(EXERCISE MATERIAL begins)

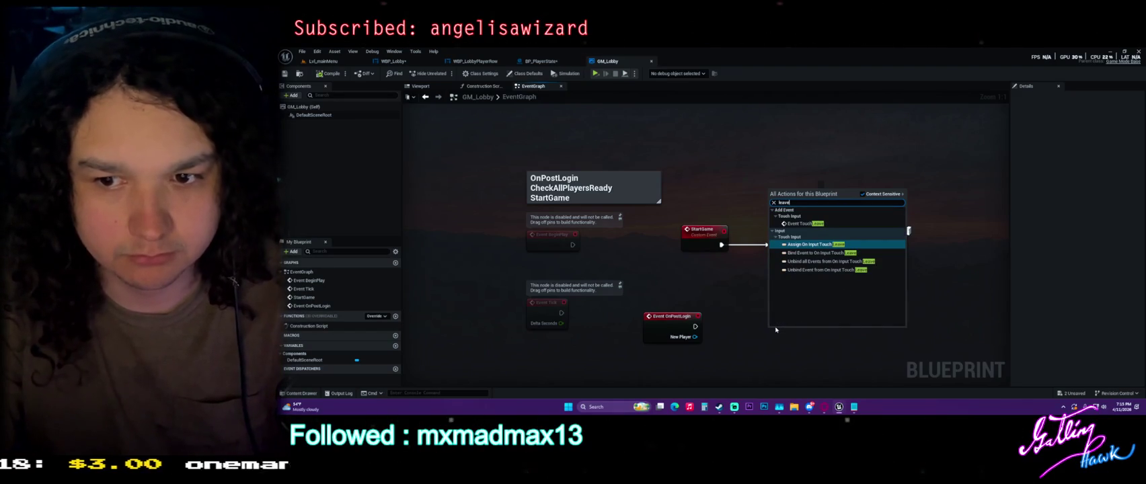
pyautogui.press('BackSpace')
pyautogui.press('BackSpace')
pyautogui.press('BackSpace')
pyautogui.write('ex')
pyautogui.press('BackSpace')
pyautogui.press('BackSpace')
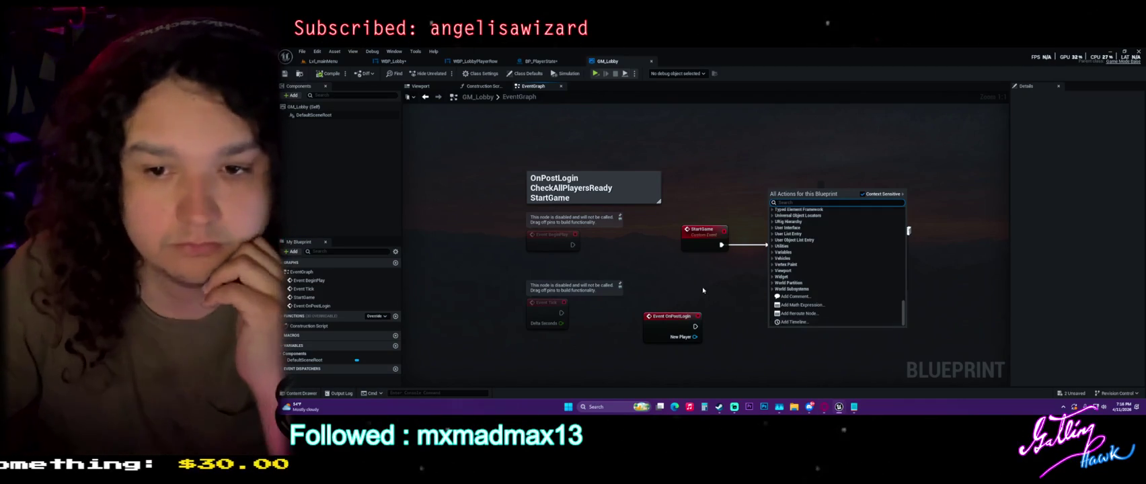
pyautogui.write('server travel')
pyautogui.press('Return')
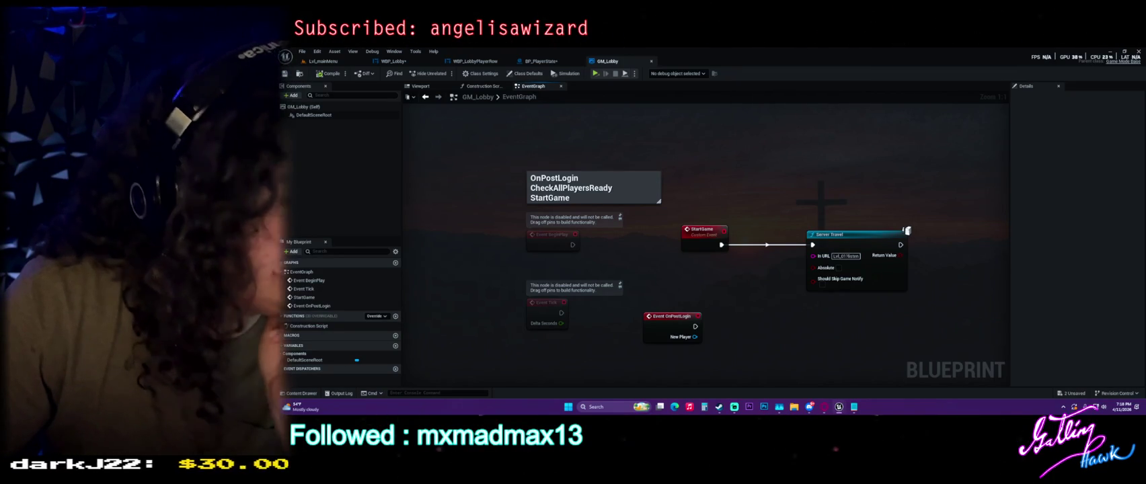
# Step: Show WBP_Lobby's graph, where On Released (StartGameButton) calls GM_Lobby's Start Game
pyautogui.click(393, 61)
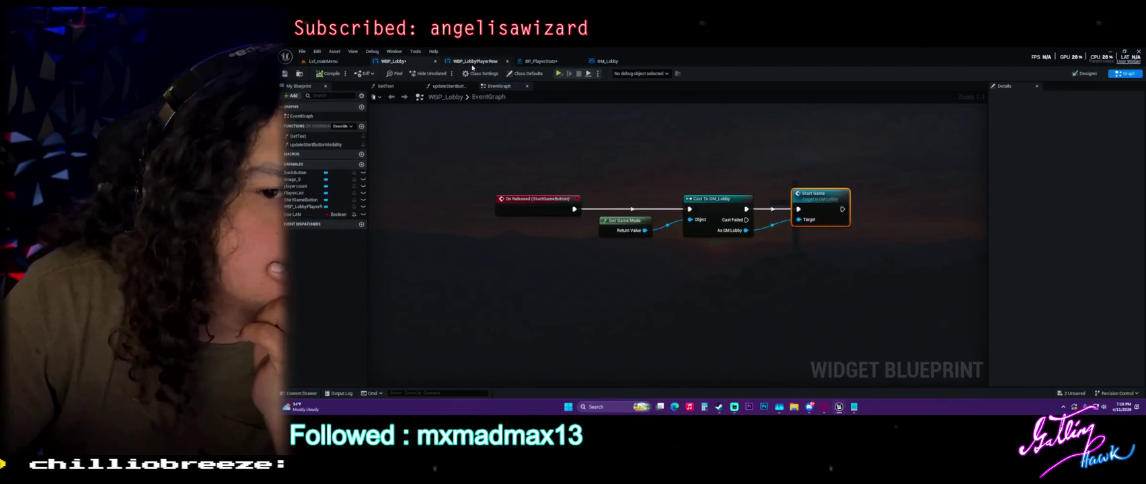
# Step: Look over the WBP_Lobby event graph, then move to GM_Lobby's event graph
pyautogui.click(665, 132)
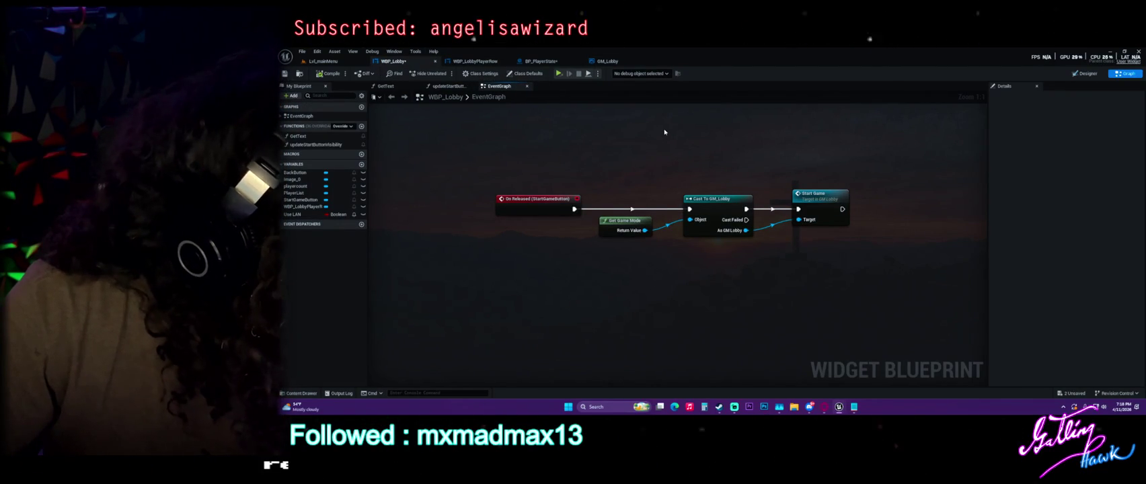
pyautogui.scroll(-5, 664, 131)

(EXERCISE MATERIAL ends)

Lines with "graph": find them in the data and copy each one.

# Step: Show WBP_Lobby's graph, where On Released (StartGameButton) calls GM_Lobby's Start Game
# Step: Look over the WBP_Lobby event graph, then move to GM_Lobby's event graph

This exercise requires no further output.